(Working data begins)

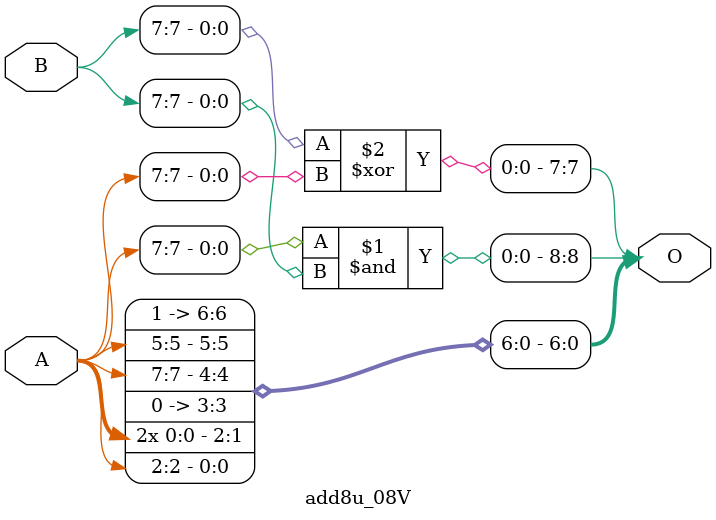
<source format=v>
/***
* This code is a part of EvoApproxLib library (ehw.fit.vutbr.cz/approxlib) distributed under The MIT License.
* When used, please cite the following article(s):  
* This file contains a circuit from a sub-set of pareto optimal circuits with respect to the pwr and mse parameters
***/

// bdd/bw_8/conf_core_1_mae_000052/run.00001.chr
module add8u_08V(A, B, O);
  input [7:0] A, B;
  output [8:0] O;
  assign O[8] = A[7] & B[7];
  assign O[3] = 1'b0;
  assign O[7] = B[7] ^ A[7];
  assign O[6] = 1'b1;
  assign O[0] = A[2]; // default output
  assign O[1] = A[0]; // default output
  assign O[2] = A[0]; // default output
  assign O[4] = A[7]; // default output
  assign O[5] = A[5]; // default output
endmodule


// internal reference: cgp-add-bdd.08.add8u_08V


</source>
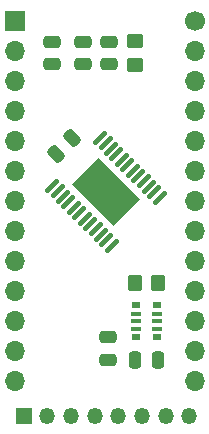
<source format=gbr>
%TF.GenerationSoftware,KiCad,Pcbnew,7.0.8*%
%TF.CreationDate,2024-04-19T17:39:31-04:00*%
%TF.ProjectId,rcl57_mcu,72636c35-375f-46d6-9375-2e6b69636164,rev?*%
%TF.SameCoordinates,Original*%
%TF.FileFunction,Soldermask,Bot*%
%TF.FilePolarity,Negative*%
%FSLAX46Y46*%
G04 Gerber Fmt 4.6, Leading zero omitted, Abs format (unit mm)*
G04 Created by KiCad (PCBNEW 7.0.8) date 2024-04-19 17:39:31*
%MOMM*%
%LPD*%
G01*
G04 APERTURE LIST*
G04 Aperture macros list*
%AMRoundRect*
0 Rectangle with rounded corners*
0 $1 Rounding radius*
0 $2 $3 $4 $5 $6 $7 $8 $9 X,Y pos of 4 corners*
0 Add a 4 corners polygon primitive as box body*
4,1,4,$2,$3,$4,$5,$6,$7,$8,$9,$2,$3,0*
0 Add four circle primitives for the rounded corners*
1,1,$1+$1,$2,$3*
1,1,$1+$1,$4,$5*
1,1,$1+$1,$6,$7*
1,1,$1+$1,$8,$9*
0 Add four rect primitives between the rounded corners*
20,1,$1+$1,$2,$3,$4,$5,0*
20,1,$1+$1,$4,$5,$6,$7,0*
20,1,$1+$1,$6,$7,$8,$9,0*
20,1,$1+$1,$8,$9,$2,$3,0*%
%AMRotRect*
0 Rectangle, with rotation*
0 The origin of the aperture is its center*
0 $1 length*
0 $2 width*
0 $3 Rotation angle, in degrees counterclockwise*
0 Add horizontal line*
21,1,$1,$2,0,0,$3*%
G04 Aperture macros list end*
%ADD10R,1.350000X1.350000*%
%ADD11O,1.350000X1.350000*%
%ADD12RoundRect,0.250000X0.350000X0.450000X-0.350000X0.450000X-0.350000X-0.450000X0.350000X-0.450000X0*%
%ADD13RoundRect,0.250000X0.475000X-0.250000X0.475000X0.250000X-0.475000X0.250000X-0.475000X-0.250000X0*%
%ADD14RoundRect,0.250000X-0.475000X0.250000X-0.475000X-0.250000X0.475000X-0.250000X0.475000X0.250000X0*%
%ADD15R,0.800000X0.480000*%
%ADD16R,0.900000X0.320000*%
%ADD17RoundRect,0.250000X-0.159099X0.512652X-0.512652X0.159099X0.159099X-0.512652X0.512652X-0.159099X0*%
%ADD18R,1.700000X1.700000*%
%ADD19O,1.700000X1.700000*%
%ADD20RoundRect,0.250000X-0.450000X0.350000X-0.450000X-0.350000X0.450000X-0.350000X0.450000X0.350000X0*%
%ADD21RoundRect,0.100000X-0.388909X-0.530330X0.530330X0.388909X0.388909X0.530330X-0.530330X-0.388909X0*%
%ADD22RotRect,3.200000X5.000000X45.000000*%
%ADD23C,1.700000*%
%ADD24RoundRect,0.250000X0.250000X0.475000X-0.250000X0.475000X-0.250000X-0.475000X0.250000X-0.475000X0*%
G04 APERTURE END LIST*
D10*
%TO.C,J3*%
X137900000Y-115600000D03*
D11*
X139900000Y-115600000D03*
X141900000Y-115600000D03*
X143900000Y-115600000D03*
X145900000Y-115600000D03*
X147900000Y-115600000D03*
X149900000Y-115600000D03*
X151900000Y-115600000D03*
%TD*%
D12*
%TO.C,R4*%
X149300000Y-104400000D03*
X147300000Y-104400000D03*
%TD*%
D13*
%TO.C,C2*%
X145000000Y-110850000D03*
X145000000Y-108950000D03*
%TD*%
D14*
%TO.C,C3*%
X142900000Y-83950000D03*
X142900000Y-85850000D03*
%TD*%
%TO.C,C5*%
X140300000Y-83950000D03*
X140300000Y-85850000D03*
%TD*%
D15*
%TO.C,RN1*%
X149200000Y-106240000D03*
D16*
X149200000Y-106960000D03*
X149200000Y-107600000D03*
X149200000Y-108240000D03*
D15*
X149200000Y-108960000D03*
X147400000Y-108960000D03*
D16*
X147400000Y-108240000D03*
X147400000Y-107600000D03*
X147400000Y-106960000D03*
D15*
X147400000Y-106240000D03*
%TD*%
D14*
%TO.C,C6*%
X145100000Y-83950000D03*
X145100000Y-85850000D03*
%TD*%
D17*
%TO.C,C4*%
X141971751Y-92128249D03*
X140628249Y-93471751D03*
%TD*%
D18*
%TO.C,J1*%
X137160000Y-82147058D03*
D19*
X137160000Y-84687058D03*
X137160000Y-87227058D03*
X137160000Y-89767058D03*
X137160000Y-92307058D03*
X137160000Y-94847058D03*
X137160000Y-97387058D03*
X137160000Y-99927058D03*
X137160000Y-102467058D03*
X137160000Y-105007058D03*
X137160000Y-107547058D03*
X137160000Y-110087058D03*
X137160000Y-112627058D03*
%TD*%
D20*
%TO.C,R1*%
X147300000Y-85900000D03*
X147300000Y-83900000D03*
%TD*%
D21*
%TO.C,U2*%
X145354974Y-101207895D03*
X144895354Y-100748275D03*
X144435735Y-100288656D03*
X143976116Y-99829037D03*
X143516496Y-99369417D03*
X143056877Y-98909798D03*
X142597257Y-98450178D03*
X142137638Y-97990559D03*
X141678018Y-97530939D03*
X141218399Y-97071320D03*
X140758780Y-96611701D03*
X140299160Y-96152081D03*
X144365024Y-92086217D03*
X144824644Y-92545837D03*
X145284263Y-93005456D03*
X145743882Y-93465075D03*
X146203502Y-93924695D03*
X146663121Y-94384314D03*
X147122741Y-94843934D03*
X147582360Y-95303553D03*
X148041980Y-95763173D03*
X148501599Y-96222792D03*
X148961218Y-96682411D03*
X149420838Y-97142031D03*
D22*
X144859999Y-96647056D03*
%TD*%
D23*
%TO.C,J2*%
X152360000Y-82147056D03*
D19*
X152360000Y-84687056D03*
X152360000Y-87227056D03*
X152360000Y-89767056D03*
X152360000Y-92307056D03*
X152360000Y-94847056D03*
X152360000Y-97387056D03*
X152360000Y-99927056D03*
X152360000Y-102467056D03*
X152360000Y-105007056D03*
X152360000Y-107547056D03*
X152360000Y-110087056D03*
X152360000Y-112627056D03*
%TD*%
D24*
%TO.C,C1*%
X149250000Y-110900000D03*
X147350000Y-110900000D03*
%TD*%
M02*

</source>
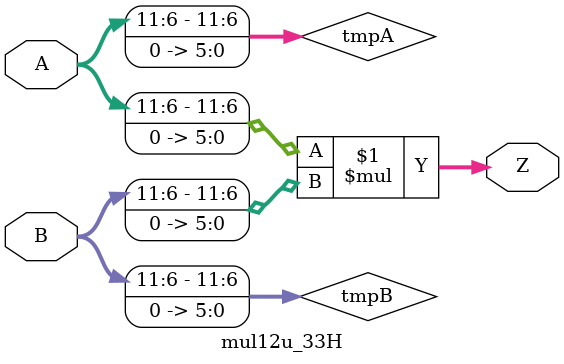
<source format=v>
/***
* This code is a part of EvoApproxLib library (ehw.fit.vutbr.cz/approxlib) distributed under The MIT License.
* When used, please cite the following article(s): PRABAKARAN B. S., MRAZEK V., VASICEK Z., SEKANINA L., SHAFIQUE M. ApproxFPGAs: Embracing ASIC-based Approximate Arithmetic Components for FPGA-Based Systems. DAC 2020. 
***/
// MAE% = 0.76 %
// MAE = 128000 
// WCE% = 3.05 %
// WCE = 512001 
// WCRE% = 100.00 %
// EP% = 99.93 %
// MRE% = 9.02 %
// MSE = 22973.221e6 
// FPGA_POWER = 0.55
// FPGA_DELAY = 9.2
// FPGA_LUT = 35



module mul12u_33H(
	A, 
	B,
	Z
);

input [12-1:0] A;
input [12-1:0] B;
output [2*12-1:0] Z;

wire [12-1:0] tmpA;
wire [12-1:0] tmpB;
assign tmpA = {A[12-1:6],{6{1'b0}}};
assign tmpB = {B[12-1:6],{6{1'b0}}};
assign Z = tmpA * tmpB;
endmodule


</source>
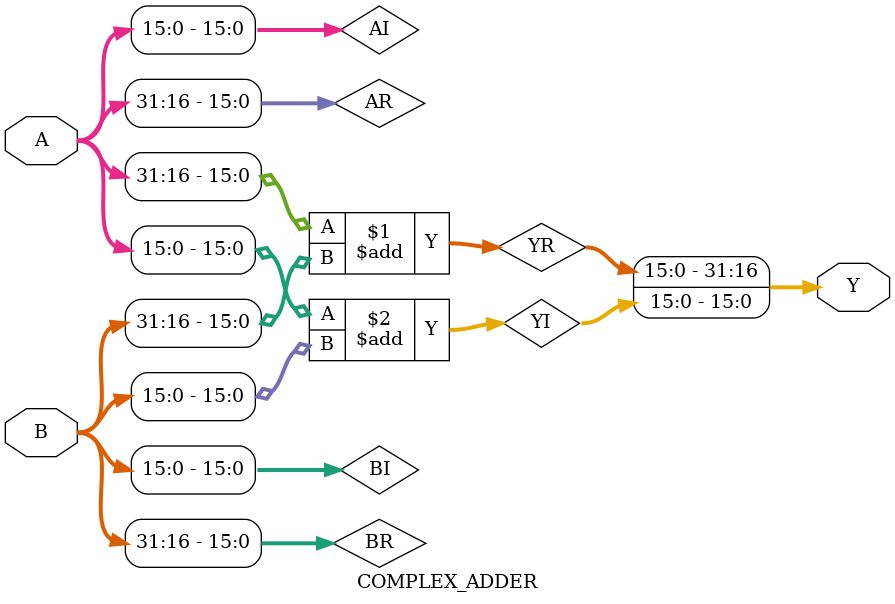
<source format=v>
module COMPLEX_ADDER (
    input		[32-1: 0]	A,
	input		[32-1: 0]	B,
	output		[32-1: 0]	Y 
);
			    
wire signed [15:0] AR, AI, BR, BI, YR, YI;
				    
assign {AR, AI} = A;
assign {BR, BI} = B;

assign YR = AR + BR;
assign YI = AI + BI;
								    
assign Y = {YR, YI};

endmodule

</source>
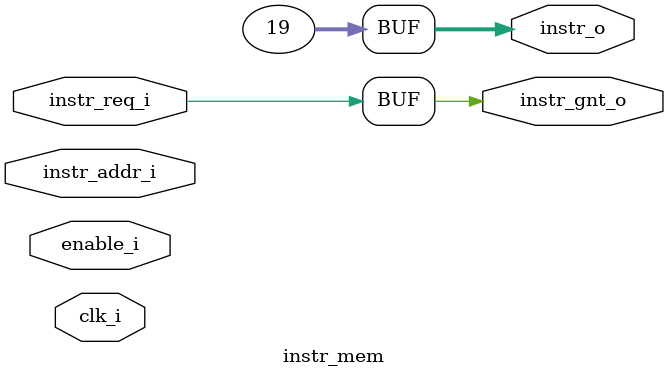
<source format=sv>
`define NO_OP     32'h00000013
`define MAX_INSTR 128

module instr_mem #(
    parameter int unsigned        ID   = 0,
) (
    input logic clk_i,
    input logic enable_i,
    input logic instr_req_i,
    input  logic [31:0]  instr_addr_i,
    output logic instr_gnt_o,
    output logic [31:0] instr_o,
);
    (* nomem2reg *)
    logic [31:0] mem [(`MAX_INSTR - 1):0];

    logic [31:0]  instr_addr;
    assign instr_addr = instr_addr_i - 32'h0;
    assign instr_o = enable_i ? ((instr_addr_i >> 2) < `MAX_INSTR ? mem[(instr_addr_i >> 2)] : `NO_OP) : `NO_OP;
    assign instr_gnt_o = instr_req_i;

    /* Instruction Memory 2 - Variables */

    initial begin
		for(int i = 0; i < `MAX_INSTR; i = i+1) begin
			mem[i] = `NO_OP;
		end
        
//		$readmemh({"init_", ID, ".dat"}, mem, 0, 31);
//		$readmemh({"memory_", ID, ".dat"}, mem, 32, (`MAX_INSTR - 1));
		
        instr_o <= `NO_OP;
    end
endmodule
</source>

(Working data ends)

Directive >> Show the lines of the records that contain the word "Rectangle".

Response area >>
0 Rectangle with rounded corners*
0 Rectangle, with rotation*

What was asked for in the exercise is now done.